The process of an organism's body undergoing structural and physical changes after birth or hatching to become suitable for its adult environment is metamorphosis. For example, amphibian tadpoles have a maturation of liver enzymes, hemoglobin, and eye pigments, in addition to their nervous, digestive, and reproductive systems being remodeled. In all species, molting and juvenile hormones appear to regulate these changes. The figure to the right shows the stages of life in butterflies and their metamorphosis transforms the caterpillar into a butterfly.
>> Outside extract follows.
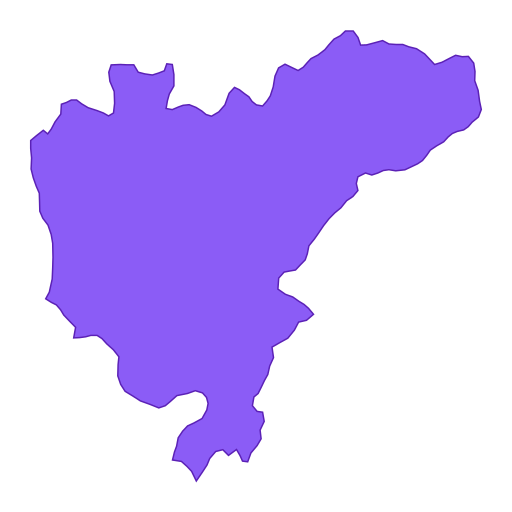 Itajubá, Minas Gerais, Brazil (Equal Earth projection)
{"feature_id": "56859067B47233930610196", "entity_name": "Itajubá", "entity_type": "district", "adm_level": 2, "iso_a3": "BRA", "parent_name": "Brazil", "parent_adm1": "Minas Gerais", "projection": "equal_earth", "projection_center": [-45.407, -22.44], "detail": "fine", "context": "isolated", "style": "filled", "palette": "violet", "viewbox_px": 512, "rotation_deg": 0, "n_neighbors": 0, "source": "geoboundaries", "source_scale": "gbopen_adm2", "svg_char_len": 2884}
<svg xmlns="http://www.w3.org/2000/svg" viewBox="0 0 512 512"><path d="M481.3,109.5L479.6,101.4L478.1,90.3L474.7,80.7L475.0,71.5L473.7,63.1L468.4,56.4L462.2,56.7L455.6,55.3L449.8,58.2L441.9,62.3L434.6,64.5L429.9,59.5L424.6,53.9L416.5,48.7L408.8,46.8L402.8,44.5L396.3,44.5L389.0,44.0L382.6,40.6L374.2,42.9L366.6,44.9L360.6,45.1L358.0,37.5L353.2,31.0L345.4,31.0L340.4,35.7L334.0,39.1L328.8,44.9L324.9,49.7L318.0,55.0L311.0,58.6L307.2,62.7L303.3,67.2L298.1,70.5L291.6,67.4L285.0,64.2L278.6,67.9L275.0,76.1L273.2,87.0L270.3,95.9L267.1,100.8L262.6,106.0L256.4,104.9L252.1,101.5L248.9,96.8L244.5,93.7L239.5,89.8L234.5,87.4L229.1,93.3L224.9,104.9L218.8,111.9L211.5,116.2L206.0,114.5L201.8,111.0L196.0,107.4L189.2,104.7L183.1,105.3L178.4,107.0L172.3,109.6L166.1,108.5L167.4,100.8L169.3,94.0L173.9,85.9L173.9,74.6L172.3,64.5L166.8,63.8L164.3,70.8L158.7,73.0L152.4,75.0L144.8,73.9L138.2,72.2L133.8,64.8L126.7,64.8L120.2,64.5L111.2,64.9L108.8,72.2L109.9,81.3L114.2,91.5L114.6,103.3L113.5,113.0L108.5,115.9L103.4,113.0L97.1,110.6L88.1,107.7L81.6,103.8L76.6,100.0L71.3,100.0L66.4,102.5L61.4,104.2L60.8,114.1L55.1,121.8L51.2,129.2L47.7,133.9L43.3,130.3L36.4,135.7L30.7,140.5L30.7,148.5L31.6,158.0L31.1,169.0L33.3,177.8L36.3,186.3L39.3,193.2L39.6,203.1L39.8,211.2L42.8,218.2L48.0,225.1L51.2,234.5L52.7,243.3L53.0,257.4L52.7,267.8L52.2,279.1L50.7,285.8L49.3,292.2L45.7,298.8L51.4,302.4L56.4,304.9L60.6,309.8L63.8,315.1L69.8,321.4L75.6,327.3L73.7,337.9L79.5,337.6L85.6,336.8L90.8,335.4L97.1,335.4L102.0,338.6L106.8,343.9L113.4,349.8L118.9,356.8L118.1,364.6L117.8,375.9L120.7,384.4L125.1,391.3L132.8,396.0L140.4,400.9L150.1,404.4L158.8,407.9L165.3,405.7L170.3,401.5L176.9,395.6L187.4,393.5L195.3,390.7L202.5,392.9L206.5,397.4L208.1,403.4L206.8,410.0L202.1,418.5L193.9,423.0L187.6,425.9L182.7,431.1L178.2,437.8L176.6,446.2L174.5,451.9L172.5,460.0L181.4,461.4L186.9,466.3L191.6,471.3L196.3,481.0L202.5,471.9L207.0,465.0L209.7,458.5L215.7,451.5L222.8,449.7L228.5,455.4L236.5,449.5L240.0,455.5L242.5,461.1L247.7,461.8L250.9,453.0L257.1,445.6L261.1,438.8L260.1,430.1L264.2,421.4L262.6,412.2L257.1,411.4L252.4,405.7L253.9,397.0L258.1,393.5L261.3,387.1L264.5,380.4L267.8,374.5L269.7,366.0L273.5,357.6L272.0,347.1L280.0,342.5L287.8,338.2L294.4,330.1L298.6,322.1L306.5,320.3L313.5,314.3L308.5,308.3L304.0,304.4L298.9,301.3L292.8,297.0L285.4,294.3L277.9,289.1L278.7,278.1L284.1,272.1L289.2,271.1L295.5,270.0L300.5,264.7L305.2,259.9L307.3,253.8L308.9,245.8L314.4,239.0L318.6,233.0L323.6,225.6L329.1,218.6L334.6,213.0L340.9,207.8L346.6,200.7L352.9,196.5L357.9,190.5L356.3,183.5L357.9,176.8L365.5,173.0L371.8,175.0L377.9,173.0L383.3,170.5L388.9,169.7L395.7,170.8L404.9,169.8L411.9,166.5L417.6,163.8L422.5,160.5L426.7,155.3L430.3,150.1L436.7,145.8L443.7,141.8L448.2,136.9L452.3,133.5L457.3,131.4L463.7,129.9L468.2,126.7L472.1,122.2L478.4,117.0L481.3,109.5Z" fill="#8b5cf6" stroke="#5b21b6" stroke-width="1.5"/></svg>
Adulthood is the stage of when physical and intellectual maturity have been achieved and this differs between species. In humans, adulthood is thought to be around 20 or 21 years old and is the longest stage of life, but in all species it ends with death. In dogs, small breeds (e.g., Yorkshire Terrier, Chihuahua, Cocker Spaniel, etc.) physically mature faster than large breeds (e.g., Saint Bernard, Great Dane, Golden Retriever, etc.), so adulthood is reached anywhere from 12 to 24 months or 1 to 2 years. In contrast, many insect species have long larval stages and the adult stage is only for reproduction. The silkworm moths don't have mouthparts and don't feed, so they have to consume enough food during the larval stage for energy to survive and mate.
Senescence is when cells stop dividing but don't die, but these cells can build up and cause problems in the body. These cells can release substances that cause inflammation and can damage healthy nearby cells. Senescence can be induced by un-repaired DNA damage (e.g., from radiation, old age, etc.) or other cellular stress and also is the state of being old.
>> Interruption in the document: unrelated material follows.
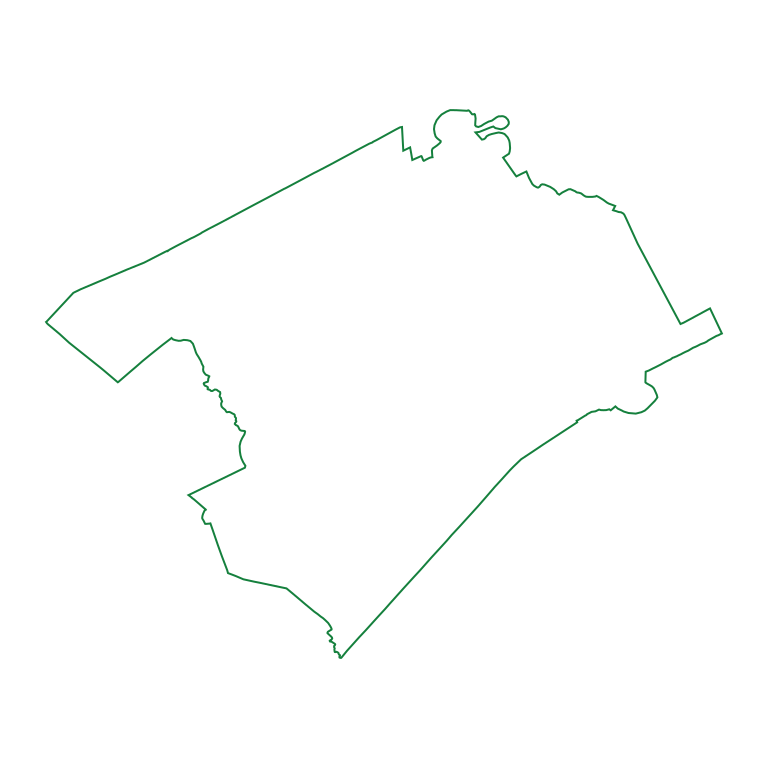 Bilciuresti, Dâmbovita, Romania
{"feature_id": "2599482B66874014167164", "entity_name": "Bilciuresti", "entity_type": "district", "adm_level": 2, "iso_a3": "ROU", "parent_name": "Romania", "parent_adm1": "Dâmbovita", "projection": "equal_earth", "projection_center": [25.791, 44.734], "detail": "fine", "context": "isolated", "style": "outline", "palette": "green", "viewbox_px": 768, "rotation_deg": 0, "n_neighbors": 0, "source": "geoboundaries", "source_scale": "gbopen_adm2", "svg_char_len": 6118}
<svg xmlns="http://www.w3.org/2000/svg" viewBox="0 0 768 768"><path d="M341.3,657.8L347.0,650.8L353.3,643.8L359.3,637.1L365.8,630.2L374.2,620.9L379.2,615.4L385.1,609.0L390.1,603.3L403.2,588.7L413.6,577.3L419.8,570.6L430.7,558.3L446.8,540.7L451.5,535.2L459.5,526.6L477.7,506.6L486.0,497.1L494.7,487.0L500.5,480.7L509.7,470.5L513.5,466.6L521.2,459.2L532.1,452.0L543.1,444.6L552.6,438.4L577.2,422.3L576.6,420.7L578.0,420.1L585.2,415.6L586.3,415.1L587.1,414.2L590.8,412.3L591.4,411.9L595.5,411.3L599.0,409.6L600.9,410.1L603.5,410.2L606.2,410.1L609.3,409.3L610.7,410.3L615.4,406.4L617.8,408.6L621.8,410.5L623.6,411.5L628.5,413.0L635.8,413.6L641.4,412.2L644.8,410.6L647.5,408.3L654.9,400.8L657.1,397.8L657.4,397.3L656.8,394.9L654.4,389.4L653.4,387.8L651.8,386.3L649.6,385.0L646.9,383.5L645.6,382.6L645.4,382.2L645.7,371.7L648.9,370.5L653.4,368.2L654.3,367.8L656.9,366.5L661.0,364.4L665.6,361.8L668.6,360.3L670.0,359.7L670.6,359.4L672.4,358.0L673.2,357.6L673.8,357.5L675.6,356.7L676.7,356.3L678.4,355.4L680.8,354.3L682.8,353.2L685.4,351.9L688.2,350.7L693.2,347.7L694.5,347.2L695.5,346.8L697.4,345.9L700.4,344.3L702.3,343.6L704.5,342.8L706.3,341.9L707.4,341.2L708.2,340.5L716.5,335.9L718.5,335.2L720.3,334.2L721.9,333.5L710.0,308.4L683.6,322.7L680.5,324.0L637.6,243.6L626.0,218.2L624.4,214.9L623.4,213.6L621.1,212.3L618.6,212.0L616.1,211.1L614.6,210.7L613.0,210.2L615.2,206.0L613.7,205.4L608.8,203.6L607.0,202.6L603.4,199.9L598.7,197.0L596.5,195.9L595.4,196.5L592.1,196.9L589.2,196.9L587.0,196.8L585.8,196.6L585.0,196.2L583.7,195.4L581.3,193.5L580.2,193.1L578.9,192.7L578.0,192.6L577.1,192.5L576.1,192.0L575.5,191.4L570.5,189.2L568.6,189.3L562.3,192.5L559.3,194.7L557.3,193.4L556.1,191.3L553.8,189.2L550.2,186.9L544.6,184.6L542.2,184.3L540.8,185.0L539.7,186.6L538.4,187.5L537.4,187.5L536.3,187.0L533.9,185.6L532.3,184.0L529.0,177.9L526.4,171.5L525.7,171.8L521.5,173.8L516.4,176.4L515.8,175.7L514.5,173.9L503.1,157.6L509.0,153.7L509.7,151.4L510.1,148.1L509.7,143.0L509.2,140.6L507.9,137.8L507.5,137.2L505.5,135.0L504.5,134.0L502.2,133.1L498.7,132.5L496.1,133.0L491.8,134.0L489.0,134.9L486.6,136.3L485.3,138.2L483.9,139.2L481.9,139.6L475.5,132.4L479.4,131.9L490.3,127.5L493.3,126.5L495.4,128.1L498.2,128.7L500.9,129.3L503.7,128.5L505.6,127.4L507.4,125.8L508.7,123.9L508.8,122.0L507.9,119.7L505.6,117.3L503.9,116.5L502.8,116.2L501.5,116.2L500.8,116.3L499.5,116.3L498.7,116.3L496.6,117.3L493.8,119.3L491.8,120.7L488.6,121.6L484.1,124.0L481.1,126.0L478.3,127.0L476.1,126.4L475.2,125.3L475.3,122.7L475.6,118.5L475.0,114.5L474.4,114.0L473.1,114.4L472.0,114.2L470.0,111.6L468.8,110.5L468.2,110.3L467.1,110.8L463.8,110.6L456.3,110.2L450.2,110.1L446.5,111.6L441.6,114.5L439.4,116.8L436.6,120.3L434.5,125.2L434.0,129.1L434.7,133.6L434.9,134.0L435.4,135.8L435.7,136.6L437.3,138.4L440.7,141.1L440.7,141.8L440.5,142.3L439.7,143.2L437.0,145.5L432.7,148.5L432.2,149.6L431.9,150.4L432.3,156.3L432.5,157.2L431.5,157.3L430.2,157.6L429.0,158.1L426.0,159.6L424.2,160.7L423.7,160.8L423.2,160.3L421.6,156.3L421.3,156.1L420.9,156.2L412.3,160.0L411.3,154.0L410.1,147.4L403.3,150.7L402.9,143.6L402.0,127.0L400.3,127.3L399.7,127.5L395.3,129.8L376.7,140.0L372.9,141.9L372.5,142.4L369.4,143.6L360.3,148.4L355.6,150.9L352.4,152.7L330.3,164.6L316.3,171.9L314.2,172.9L305.1,177.8L286.9,187.5L286.3,187.8L285.2,188.4L284.4,188.7L267.0,198.0L254.1,204.8L220.4,222.8L208.4,229.0L202.0,232.5L200.6,233.5L193.5,237.3L191.4,238.2L176.0,246.2L169.3,249.8L168.4,250.5L167.7,251.1L167.4,250.8L164.6,252.1L144.2,262.6L126.9,269.6L115.2,274.6L110.1,276.7L105.5,278.8L98.5,281.7L80.8,289.2L73.4,292.8L46.4,321.8L46.1,322.0L46.9,323.2L48.1,324.4L59.6,334.0L69.1,342.7L100.1,367.4L103.4,370.1L117.8,382.3L118.3,382.0L120.5,380.1L130.7,371.3L136.0,366.8L142.5,361.1L150.8,354.3L162.8,344.7L171.2,338.3L171.5,338.0L173.2,339.5L175.6,340.2L178.6,340.8L180.8,340.7L183.7,339.9L187.4,340.2L190.4,341.0L192.9,343.7L193.9,346.4L194.7,348.7L195.9,352.4L196.8,354.3L198.3,356.6L200.4,360.2L201.2,361.8L201.7,363.5L203.4,366.7L203.1,369.6L203.4,371.4L204.3,372.9L205.7,374.6L208.4,375.8L209.3,376.3L209.2,376.7L209.0,377.1L208.5,378.0L208.2,379.1L208.2,380.3L207.7,381.8L206.4,382.1L204.0,383.0L203.7,383.7L204.2,384.8L204.8,385.6L206.3,386.2L207.8,387.2L207.9,387.7L207.7,388.3L207.6,389.1L208.2,389.5L208.9,389.5L209.9,389.9L210.8,390.8L211.5,391.0L212.2,391.0L212.7,390.8L214.9,389.5L216.7,389.8L218.1,390.9L220.1,392.1L220.3,393.7L219.8,395.2L219.6,396.3L219.9,397.0L220.9,397.9L221.3,399.7L222.1,401.3L221.2,403.3L221.2,404.9L221.6,406.6L222.9,408.0L225.2,409.9L226.2,411.6L227.0,412.2L229.1,411.9L230.4,412.3L232.5,413.5L234.2,414.3L234.7,414.9L234.9,416.8L235.9,417.9L236.0,418.8L235.9,419.4L235.7,420.2L236.2,420.9L236.3,421.6L236.1,421.9L235.1,422.9L234.8,423.9L235.8,425.0L237.2,425.7L238.0,426.3L239.5,429.4L240.3,430.2L241.6,430.7L244.7,431.0L245.1,431.7L244.7,433.4L244.4,434.4L242.0,438.5L240.6,441.6L239.6,445.9L239.9,451.6L240.5,455.3L241.4,458.4L243.2,462.3L245.4,465.8L244.9,467.7L188.5,495.1L191.8,497.6L191.8,497.8L194.0,499.4L204.5,508.5L205.6,509.4L205.8,509.7L204.8,510.3L204.2,511.3L203.1,513.8L202.5,515.7L202.3,517.0L202.2,517.9L202.3,518.5L202.6,519.1L203.5,520.5L205.1,523.8L205.8,523.9L208.2,523.7L209.0,523.7L210.4,523.4L212.5,529.4L217.8,544.9L221.8,556.0L227.2,570.2L228.0,573.1L232.3,574.7L235.9,576.1L243.4,579.3L254.3,581.7L259.4,582.7L280.7,587.2L286.5,588.4L293.0,593.8L305.4,604.3L310.0,608.1L314.3,611.7L317.7,614.1L320.5,616.4L323.1,618.2L325.1,620.0L328.1,622.9L330.0,625.7L330.9,627.3L331.5,628.6L331.6,629.3L331.4,629.7L330.9,629.9L327.9,631.8L327.5,632.6L327.5,633.2L331.4,636.8L332.0,637.6L332.2,638.4L331.8,639.2L331.2,639.8L330.2,640.3L329.7,640.8L329.9,641.3L330.2,641.6L331.0,641.5L331.4,641.6L334.8,643.8L335.2,644.3L335.1,644.7L334.8,645.4L334.2,645.9L334.1,646.8L334.2,647.5L334.6,648.1L334.7,648.4L334.4,649.5L334.4,649.9L334.6,650.8L334.6,651.5L334.8,652.0L335.3,652.1L336.0,651.9L336.3,651.8L337.0,652.0L338.2,652.7L338.4,652.9L338.8,654.2L339.3,654.8L339.8,655.0L339.9,655.3L340.0,655.8L339.5,656.4L339.4,656.9L339.4,657.2L339.6,657.6L340.3,657.8L340.8,657.9L341.3,657.8Z" fill="none" stroke="#15803d" stroke-width="2"/></svg>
Most organisms undergo allometric changes in shape as they grow and mature, while others engage in metamorphosis. Even reptiles (non-avian sauropsids, e.g., crocodilians, turtles, snakes, and lizards), in which the offspring are often viewed as miniature adults, show a variety of ontogenetic changes in morphology and physiology.
Comparing ourselves to others is something humans do all the time. The chapter "Comparison and ontogeny" from the book Anthropology, by Comparison by Christina Toren states: In doing so we are acknowledging not so much our sameness to others or our difference, but rather the commonality that resides in our difference. In other words, because each one of us is at once remarkably similar to, and remarkably different from, all other humans, it makes little sense to think of comparison in terms of a list of absolute similarities and a list of absolute differences. Rather, in respect of all other humans, we find similarities in the ways we are different from one another and differences in the ways we are the same. That we are able to do this is a function of the genuinely historical process that is human ontogeny.